Other brands that dressed players at the draft included menswear brand Waraire Boswell, which designed suits for twin brothers Amen and Ausar Thompson, fourth and fifth picks at the draft. Replicas of the twins’ suits are now being sold exclusively to American Express cardholders through a partnership with Amex. But Indochino is the most dominant brand at the draft, dressing more players than any other.
But brands have an additional layer of difficulty working with young athletes that isn’t present with professionals: Name, Image, Likeness policies. NIL, as the policies are called, are the various rules and restrictions that individual colleges, as well as the NCAA, place on college athletes’ ability to make money off of their name and through brand partnerships. For years, the NCAA prohibited student athletes from making money from their sport, a rule that was long considered unfair given the amount of money those players generate for their schools.
After many years of protest, including in a fiery op-ed from basketball legend Kareem Abdul-Jabbar who likened the policy to indentured servitude, the NCAA lifted its prohibition on players being compensated for their NIL in 2021. But notably, individual schools and states can still have their own policies that the NCAA decision does not overrule. Currently, 32 states allow student-athletes to be compensated for their NIL.
Green said that, when working with athletes, complying with NIL laws requires careful observation of each individual school’s and state’s policies. Henderson, by virtue of skipping college to go straight to the NBA’s G League, does not have any NIL rules to worry about and can be paid for his partnership with Indochino. Green said, in the early days of Indochino’s draft presence, these rules were much stricter, but it’s gotten easier as more states follow California’s model and adopt wide-open NIL policies. In the meantime, Green said working with players’ agents has been helpful, as those agents have a better understanding of local laws and are invested in ensuring their clients don’t violate them.
As streetwear has become a dominant force in the fashion world, basketball’s star has risen alongside it. Green said that basketball has a uniquely close relationship with fashion going back to Michael Jordan and the launch of Jordan Brand, still one of the biggest sportswear brands in the world that has significant crossover with high fashion.
“Michael Jordan was an icon in basketball, but he’s really a fashion icon too,” Green said. “It goes across sports, across culture. People wear Jordan 1s in baseball, in football, on the runway.
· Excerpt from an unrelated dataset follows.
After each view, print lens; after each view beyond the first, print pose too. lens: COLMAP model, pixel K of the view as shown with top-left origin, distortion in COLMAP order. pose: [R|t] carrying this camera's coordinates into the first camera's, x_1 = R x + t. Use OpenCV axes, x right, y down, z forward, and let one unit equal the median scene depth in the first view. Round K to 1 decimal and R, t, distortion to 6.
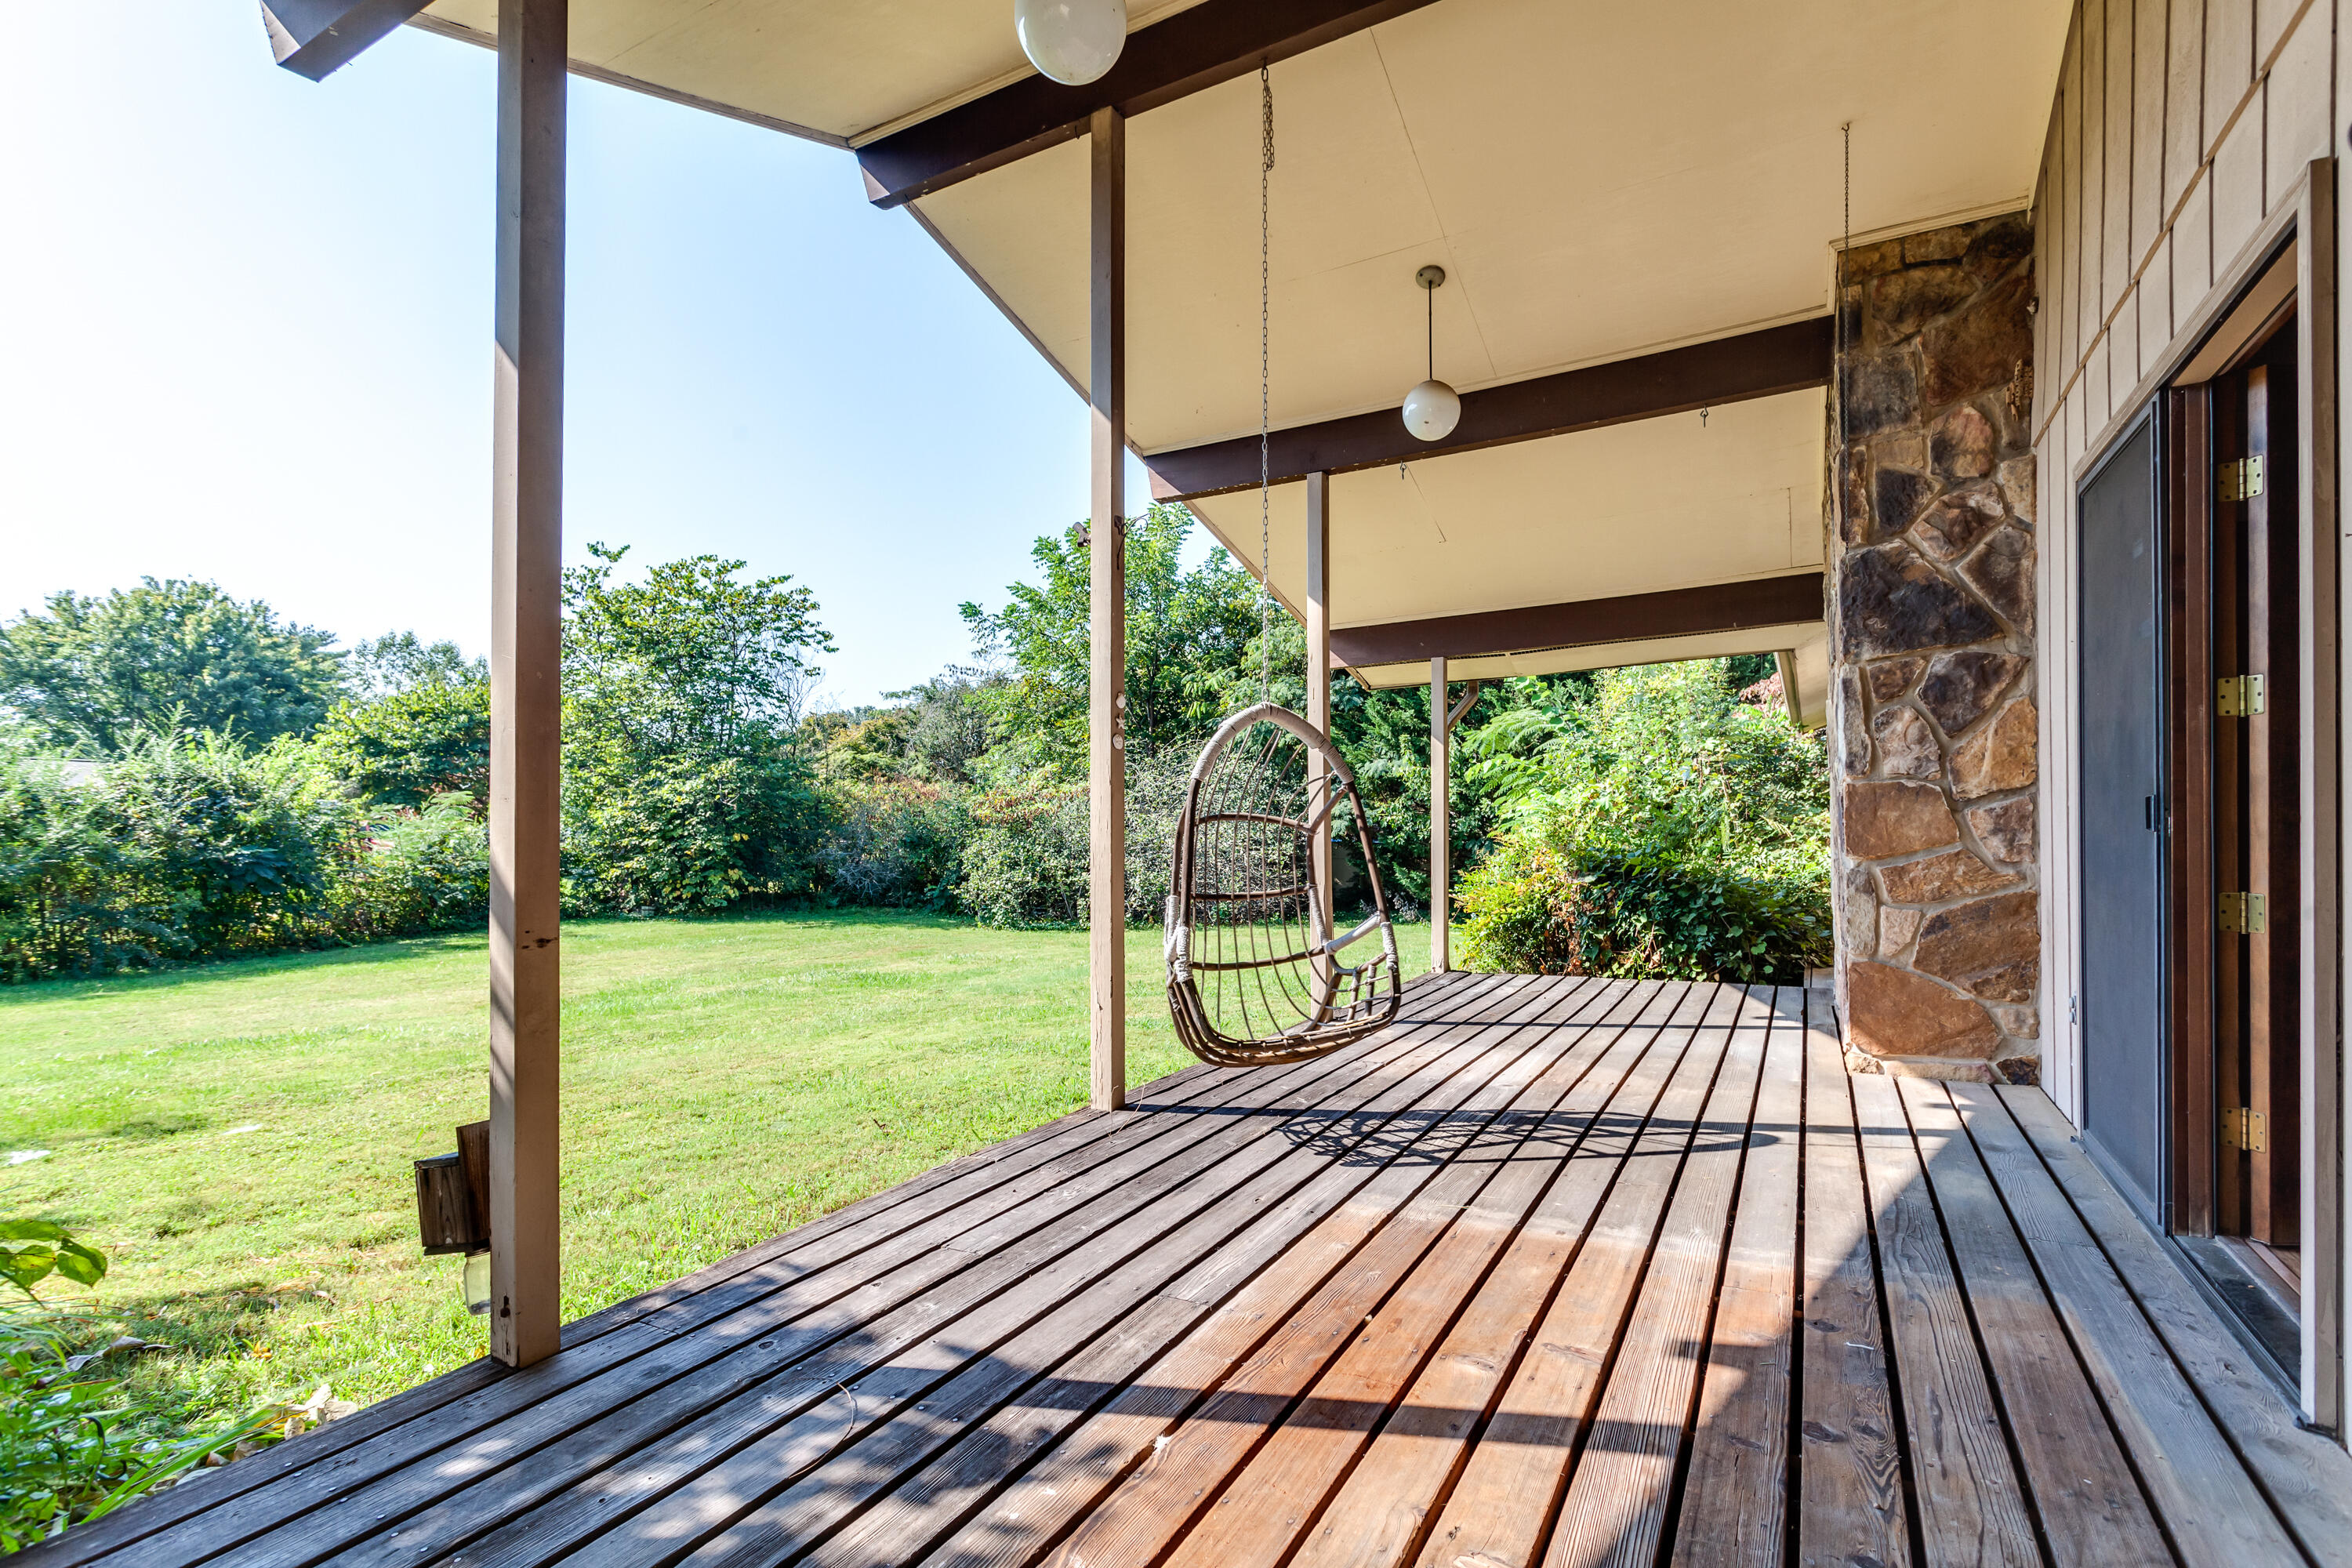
lens RADIAL K [[1132.7, 0, 1171.2], [0, 1132.7, 787.4], [0, 0, 1]] dist [0.005096, 0.000876]
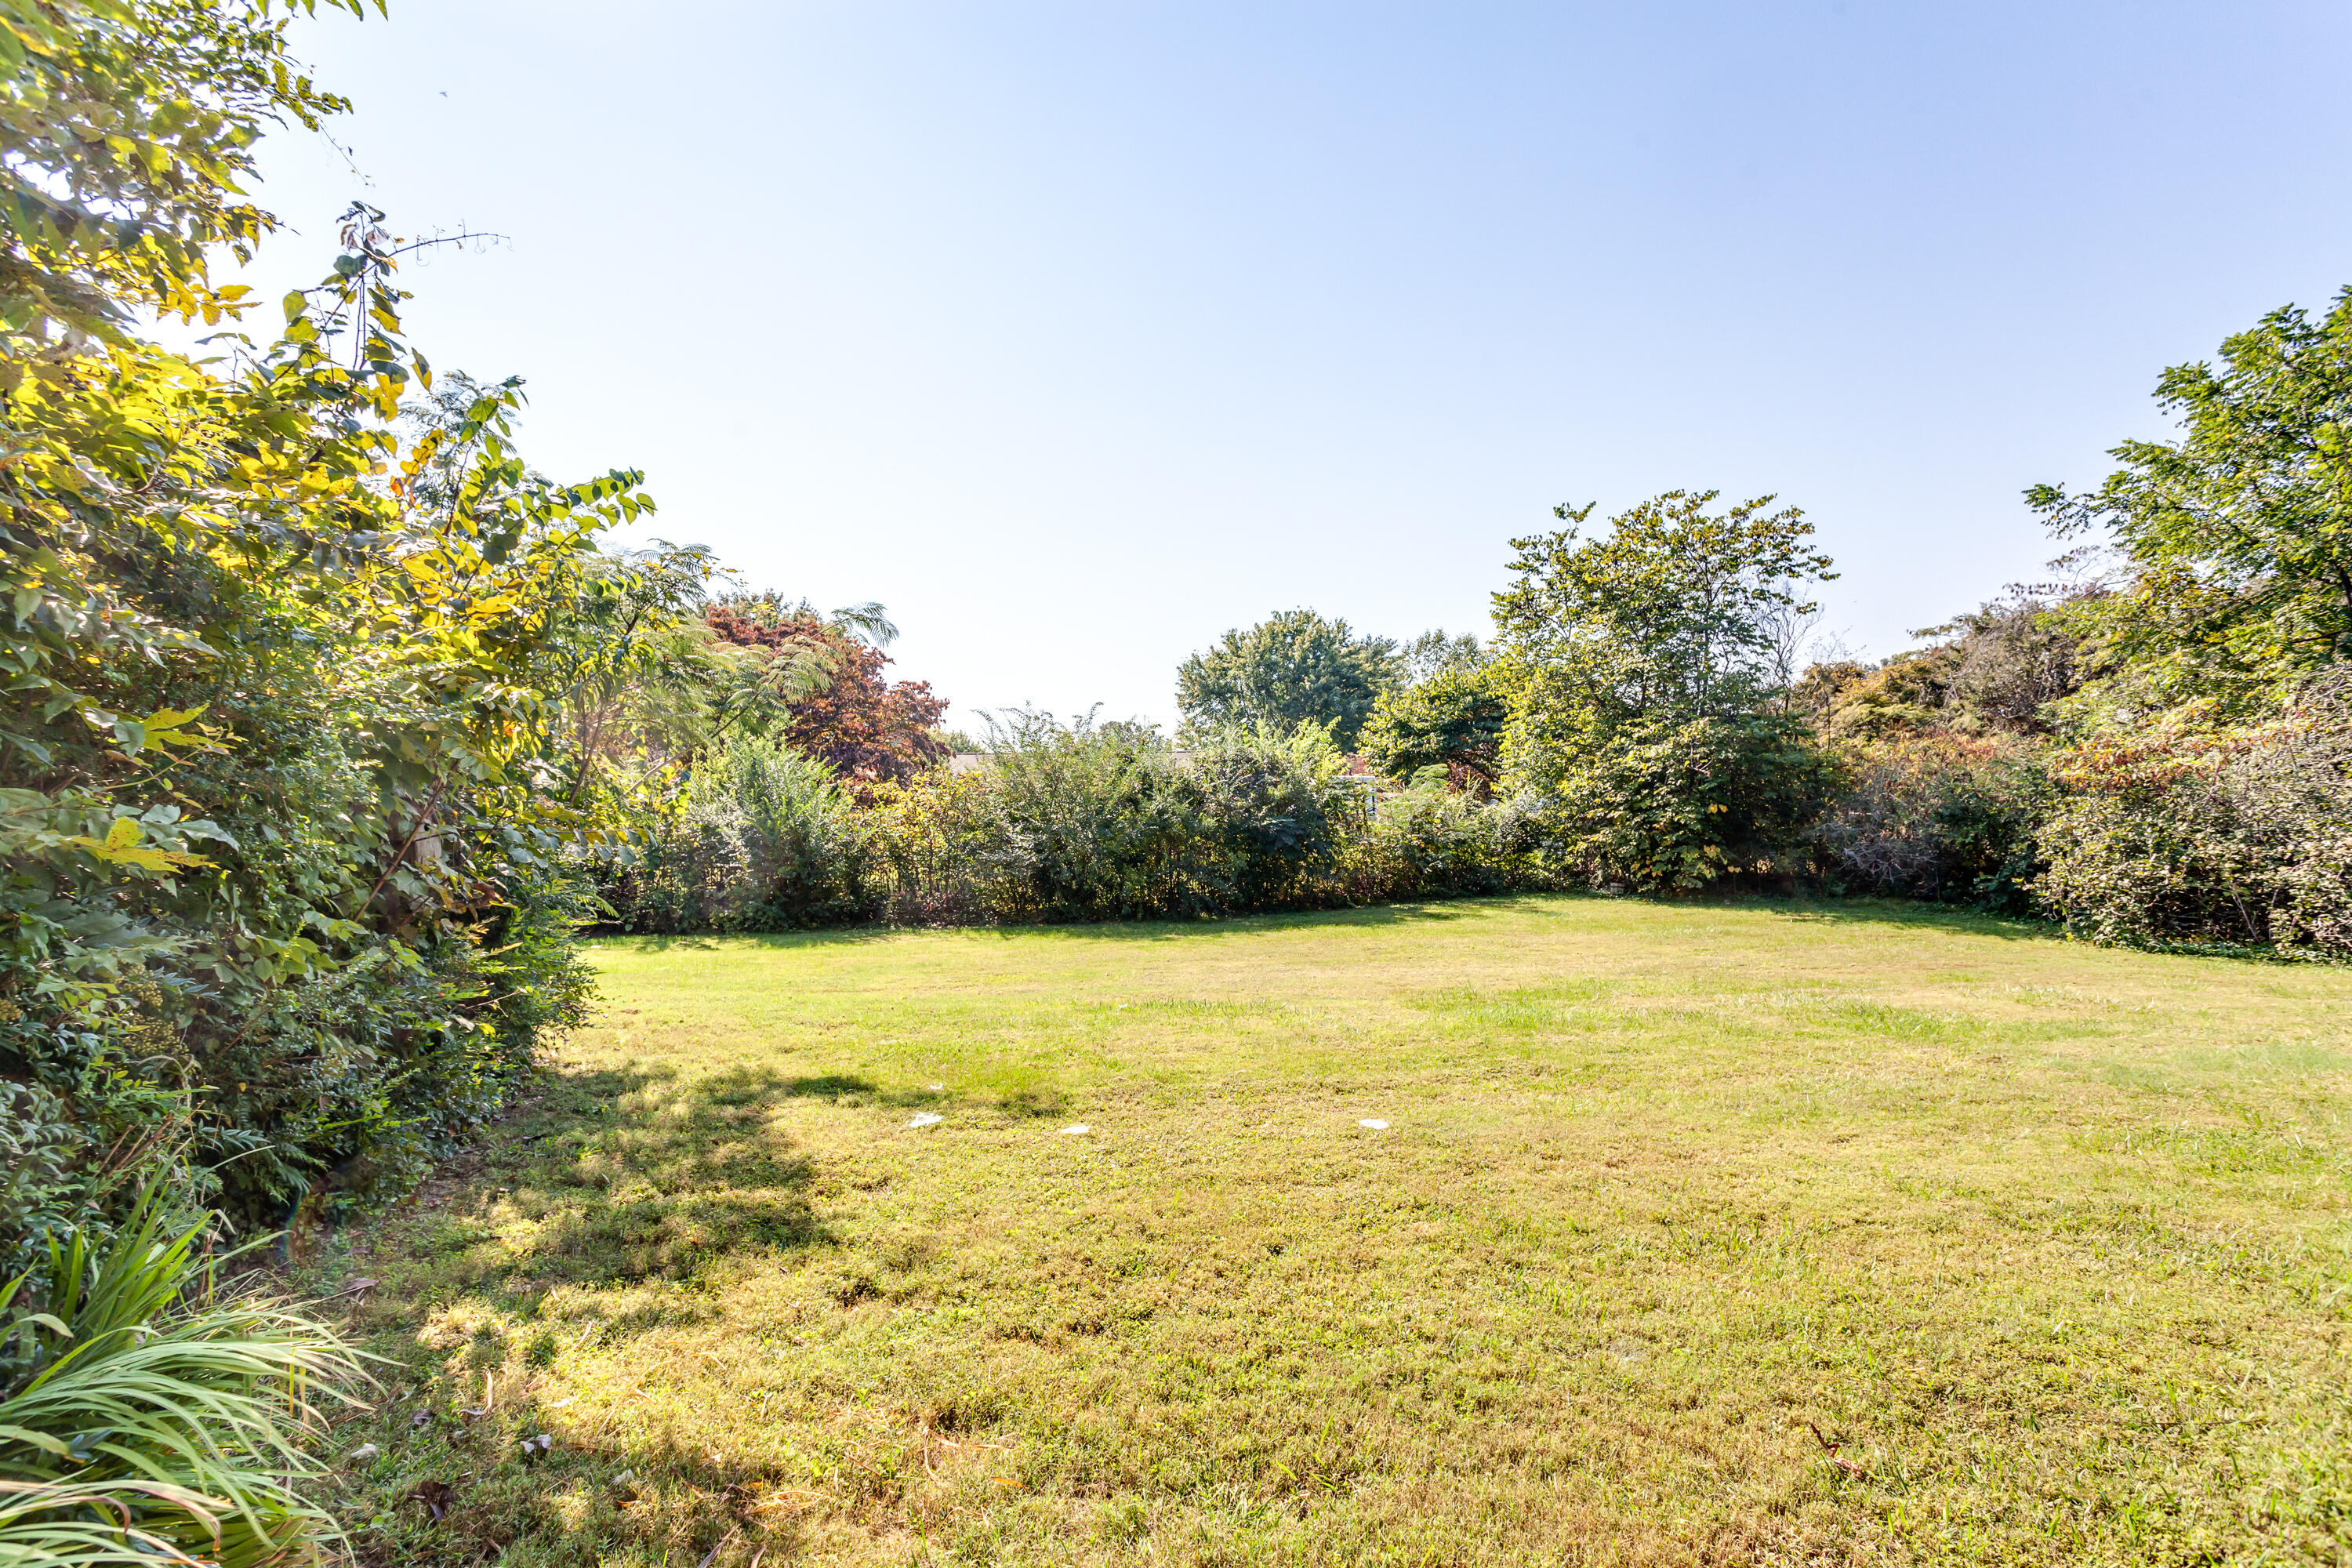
lens RADIAL K [[1132.7, 0, 1171.2], [0, 1132.7, 787.4], [0, 0, 1]] dist [0.005096, 0.000876]
pose [[0.672452, -0.012993, -0.740027, -0.018449], [0.032682, 0.999392, 0.012151, 0.003351], [0.739419, -0.032356, 0.672468, 0.102748]]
There’s a legacy of brands being created within or grown within the NBA and by NBA players.”
Those brands include Russell Westbrook’s Honor the Gift, Brandon Jennings Tuff Crowd and Nick Young’s MostHated.
Josh Pullan, head of the global luxury division at Sotheby’s, said big moments like NBA games can have a ripple effect on fashion.
“We’re seeing a lot of growth in buyers between the ages of 20-40 in the last year, and that’s driven significantly by categories like sneakers and sports memorabilia,” Pullan said. “Game-worn sneakers and items that have this specific provenance are a big part of that.”
The importance of what they wear on the day of the draft isn’t lost on the players either.
“This is a day I have been working toward and dreaming of for my entire life, so I wanted to be very thoughtful about how my draft day look represents both my journey so far and what’s next,” Henderson said.